PIERPAOLO PICCIOLI LOVE OF FUSHIA
VALENTINO FALL 2022
By Haley Colton
Taking a sidestep from their traditional red, Valentino uses the excitement of Fuschia to brighten the runway this season. This Pantone color "Valentino Pink PP", developed by the creative director Pierpaolo Piccioli, gave a visual shock to the runway by having the color cohesively utilized throughout both the venue and the runway. The collection was revealed at Le Carreau du Temple in Paris and featured pink walls, floors, and seats. The fashion house had the color debut the night before, Teasing fans with swatches found on various buildings across Paris. Zendaya, brand ambassador of Valentino, sat in the front row, donning an embroidered set of pants, blouse, and coat, all in the Fashion House's featured hue. Other guests of note included Maluma, Lewis Hamilton, Kristin Scott Thomas, and more. Piccioli sought to experiment visually by adding texture through shaping, fabric manipulation, and embroidery.
The exquisite show did a great job highlighting the clothes in the matching venue. The models walk out of the initial side door onto an all-pink stairway leading to the runway for everyone to view. Using "Valentino Pink PP" as a neutral base allowed the drapery of the oversized garments and sequined details to amplify the runway. Tying into Picciolo's personal preference for monochromatic tones, the second half of the collection is in all black. Oversized jackets have become a classic for Valentino because of Piccioli, and they definitely made several appearances down this runway. The Fashion House also added modern silhouettes, especially in the necklines.
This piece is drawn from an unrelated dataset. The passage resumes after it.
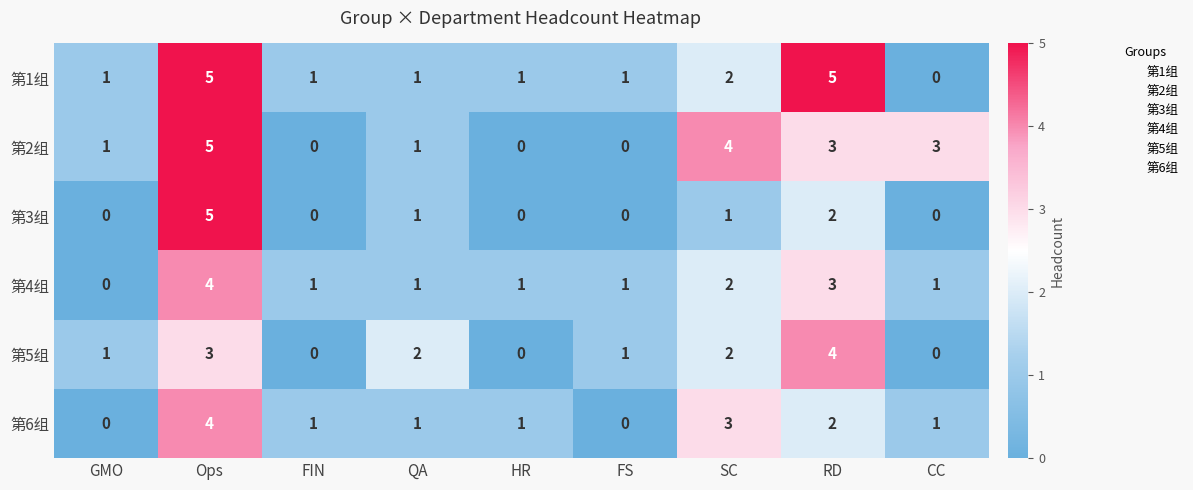

What is the difference between the maximum and minimum values in the 第3组 series?

5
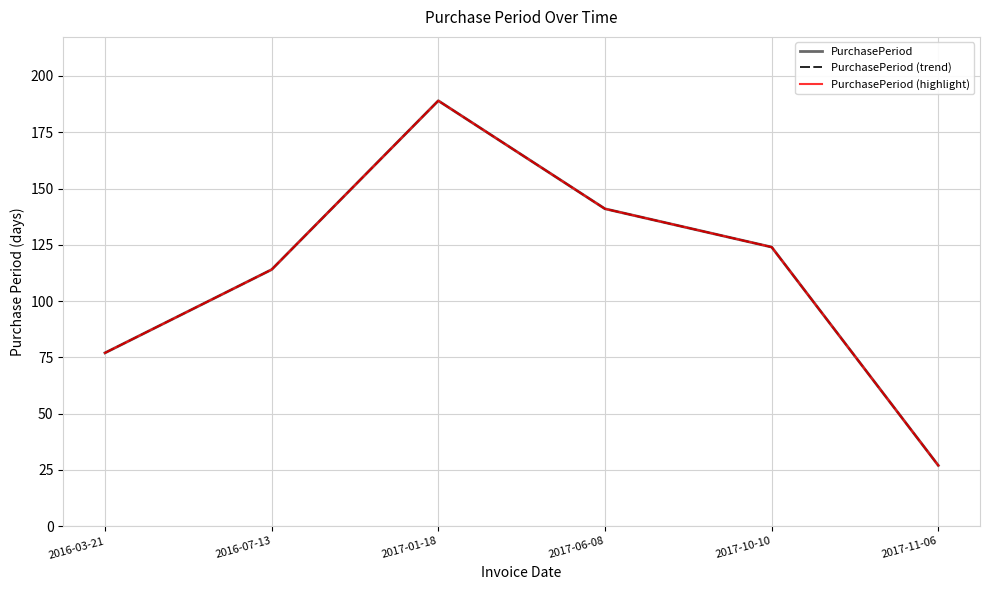

What is the value of the PurchasePeriod (trend) point at the 6th from the left?

27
The dual-gender collection offers a way to show off the color, shapes, and classic Valentino silhouettes in women's and men's wear. The men's wear was very androgenous and included oversized jackets, pants, and sheer tops. Beautiful craftsmanship was shown throughout the details of the runway; one instance, in particular, was an all-pink evening dress covered in matching embroidered flowers. What makes this silhouette so enticing is the sheerness of the dress and the tactile nature of the flowers, all falling into the overall theme of "less is more". Closing the show, Kristen McMenamy, a muse of Piccioli, in an off-the-shoulder chiffon dress that trailed behind her. The show ended with the models coming out in several lines standing side by side for everyone to appreciate, just like in an opera.